*Quoted passage*:
#####

= Gorgias (dialogue) =

Socratic dialogue by Plato

Gorgias (/ˈɡɔrɡiəs/; Γοργίας /grc/) is a Socratic dialogue written by Plato around 380 BC. The dialogue depicts a conversation between Socrates and a small group at a dinner gathering. Socrates debates with self-proclaimed rhetoricians seeking the true definition of rhetoric, attempting to pinpoint the essence of rhetoric and unveil the flaws of the sophistic oratory popular in Athens at the time. The art of persuasion was widely considered necessary for political and legal advantage in classical Athens, and rhetoricians promoted themselves as teachers of this fundamental skill. Some, like Gorgias, were foreigners attracted to Athens because of its reputation for intellectual and cultural sophistication. Socrates suggests that he (Socrates) is one of the few Athenians to practice true politics (521d).

==Dramatis personae==

- Socrates
- Gorgias
- Polus
- Callicles
- Chaerephon

==Major themes==

===Definition of rhetoric===
Socrates interrogates Gorgias to determine the true definition of rhetoric, framing his argument in the question format, "What is X?" (2). He asks, "… why don't you tell us yourself what the craft you're an expert in is, and hence what we're supposed to call you?" (449e).

Throughout the remainder of the dialogue, Socrates debates about the nature of rhetoric. Although rhetoric has the potential to be used justly, Socrates believes that in practice, rhetoric is flattery; the rhetorician makes the audience feel worthy because they can identify with the rhetorician's argument.

#####

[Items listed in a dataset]

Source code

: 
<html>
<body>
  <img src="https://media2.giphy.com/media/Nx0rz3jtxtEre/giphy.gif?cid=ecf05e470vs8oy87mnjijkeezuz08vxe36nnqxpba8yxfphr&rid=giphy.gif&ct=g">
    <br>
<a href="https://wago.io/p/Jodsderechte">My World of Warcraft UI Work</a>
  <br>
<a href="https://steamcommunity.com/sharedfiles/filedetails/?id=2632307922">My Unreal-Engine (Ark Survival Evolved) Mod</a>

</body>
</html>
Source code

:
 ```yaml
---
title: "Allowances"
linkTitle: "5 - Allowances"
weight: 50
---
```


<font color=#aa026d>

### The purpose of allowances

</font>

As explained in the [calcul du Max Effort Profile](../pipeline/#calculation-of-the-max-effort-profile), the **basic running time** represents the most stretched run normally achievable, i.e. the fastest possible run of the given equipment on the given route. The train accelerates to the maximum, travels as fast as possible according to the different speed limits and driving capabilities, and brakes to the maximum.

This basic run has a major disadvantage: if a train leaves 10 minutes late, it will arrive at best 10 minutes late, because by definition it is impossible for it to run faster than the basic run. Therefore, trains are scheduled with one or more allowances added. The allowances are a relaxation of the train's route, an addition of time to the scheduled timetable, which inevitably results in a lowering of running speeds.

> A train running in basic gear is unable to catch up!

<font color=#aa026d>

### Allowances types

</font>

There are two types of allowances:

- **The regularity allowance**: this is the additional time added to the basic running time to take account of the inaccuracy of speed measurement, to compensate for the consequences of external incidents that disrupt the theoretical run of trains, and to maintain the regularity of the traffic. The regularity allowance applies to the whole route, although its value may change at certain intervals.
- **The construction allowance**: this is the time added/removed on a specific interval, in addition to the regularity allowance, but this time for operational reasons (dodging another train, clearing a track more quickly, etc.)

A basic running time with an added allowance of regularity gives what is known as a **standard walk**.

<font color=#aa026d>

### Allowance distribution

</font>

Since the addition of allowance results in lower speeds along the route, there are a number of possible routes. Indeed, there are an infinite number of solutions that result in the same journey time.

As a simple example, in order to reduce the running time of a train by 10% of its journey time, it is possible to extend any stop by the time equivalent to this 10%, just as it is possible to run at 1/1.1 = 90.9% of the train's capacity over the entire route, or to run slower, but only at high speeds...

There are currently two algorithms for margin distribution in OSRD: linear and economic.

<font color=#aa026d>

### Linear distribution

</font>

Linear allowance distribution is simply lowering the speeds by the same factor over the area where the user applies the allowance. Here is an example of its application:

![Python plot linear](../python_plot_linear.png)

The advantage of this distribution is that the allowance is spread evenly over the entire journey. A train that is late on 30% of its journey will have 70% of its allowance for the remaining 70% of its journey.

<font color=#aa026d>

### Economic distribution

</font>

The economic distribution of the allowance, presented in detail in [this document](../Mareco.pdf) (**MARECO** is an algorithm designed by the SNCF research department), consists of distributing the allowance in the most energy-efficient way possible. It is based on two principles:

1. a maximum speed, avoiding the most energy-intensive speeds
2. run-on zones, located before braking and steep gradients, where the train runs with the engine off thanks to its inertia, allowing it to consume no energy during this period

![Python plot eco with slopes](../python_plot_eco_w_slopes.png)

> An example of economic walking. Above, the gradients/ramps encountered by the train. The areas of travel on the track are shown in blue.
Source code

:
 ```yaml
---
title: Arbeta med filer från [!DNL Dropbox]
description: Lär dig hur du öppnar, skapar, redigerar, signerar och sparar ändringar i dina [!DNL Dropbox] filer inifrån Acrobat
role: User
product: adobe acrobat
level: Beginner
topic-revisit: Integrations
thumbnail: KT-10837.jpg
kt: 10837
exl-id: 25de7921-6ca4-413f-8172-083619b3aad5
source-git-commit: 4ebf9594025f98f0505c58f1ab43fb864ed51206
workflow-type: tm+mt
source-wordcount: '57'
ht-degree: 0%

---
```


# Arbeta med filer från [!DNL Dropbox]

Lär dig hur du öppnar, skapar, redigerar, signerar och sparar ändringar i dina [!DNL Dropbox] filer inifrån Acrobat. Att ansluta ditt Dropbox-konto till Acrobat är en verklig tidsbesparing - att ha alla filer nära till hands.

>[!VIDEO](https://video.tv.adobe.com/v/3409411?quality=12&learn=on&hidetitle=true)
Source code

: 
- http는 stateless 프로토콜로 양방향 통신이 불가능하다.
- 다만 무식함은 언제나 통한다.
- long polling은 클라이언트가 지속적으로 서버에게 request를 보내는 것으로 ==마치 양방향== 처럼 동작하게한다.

#####

*Exercises to complete*:
a: Answer these questions using the text on Plato's Gorgias.
(i) Around what year did Plato write the dialogue?
(ii) Besides Socrates, who are the four people named under "Dramatis personae"?
(iii) According to the text, what does Socrates believe rhetoric is in practice?
b: Write the next part of the text on Plato's Gorgias, picking up after its final sentence.

*Responses to the exercise*:
a:
(i) Around 380 BC.
(ii) Gorgias, Polus, Callicles and Chaerephon.
(iii) Flattery.

b:
===The question of techne: art vs. knack===
Socrates and Polus debate whether rhetoric can be considered an art. Polus states that rhetoric is indeed a craft, but Socrates replies, "To tell you the truth, Polus, I don't think it's a craft at all" (462b). The dialogue continues:

"POLUS: So you think oratory's a knack?

"SOCRATES: Yes, I do, unless you say it's something else.

"POLUS: A knack for what?

"SOCRATES: For producing a certain gratification and pleasure." (462c)

Socrates continues to argue that rhetoric is not an art, but merely a knack that "guesses at what's pleasant with no consideration for what's best. And I say that it isn't a craft, but a knack, because it has no account of the nature of whatever things it applies by which it applies them, so that it's unable to state the cause of each thing" (465a).

===The morality of rhetoric===
Socrates discusses the morality of rhetoric with Gorgias, asking him if rhetoric was just. Socrates catches the incongruity in Gorgias' statements: "well, at the time you said that, I took it that oratory would never be an unjust thing, since it always makes its speeches about justice. But when a little later you were saying that the orator could also use oratory unjustly, I was surprised and thought that your statements weren't consistent" (461a). To this argument, Gorgias "… is left wishing he could respond, knowing he cannot, and feeling frustrated and competitive. The effect of the 'proof' is not to persuade, but to disorient him".

Socrates believes that rhetoric alone is not a moral endeavour. Gorgias is criticised because, "he would teach anyone who came to him wanting to learn oratory but without expertise in what's just …" (482d). Socrates believes that people need philosophy to teach them what is right, and that oratory cannot be righteous without philosophy.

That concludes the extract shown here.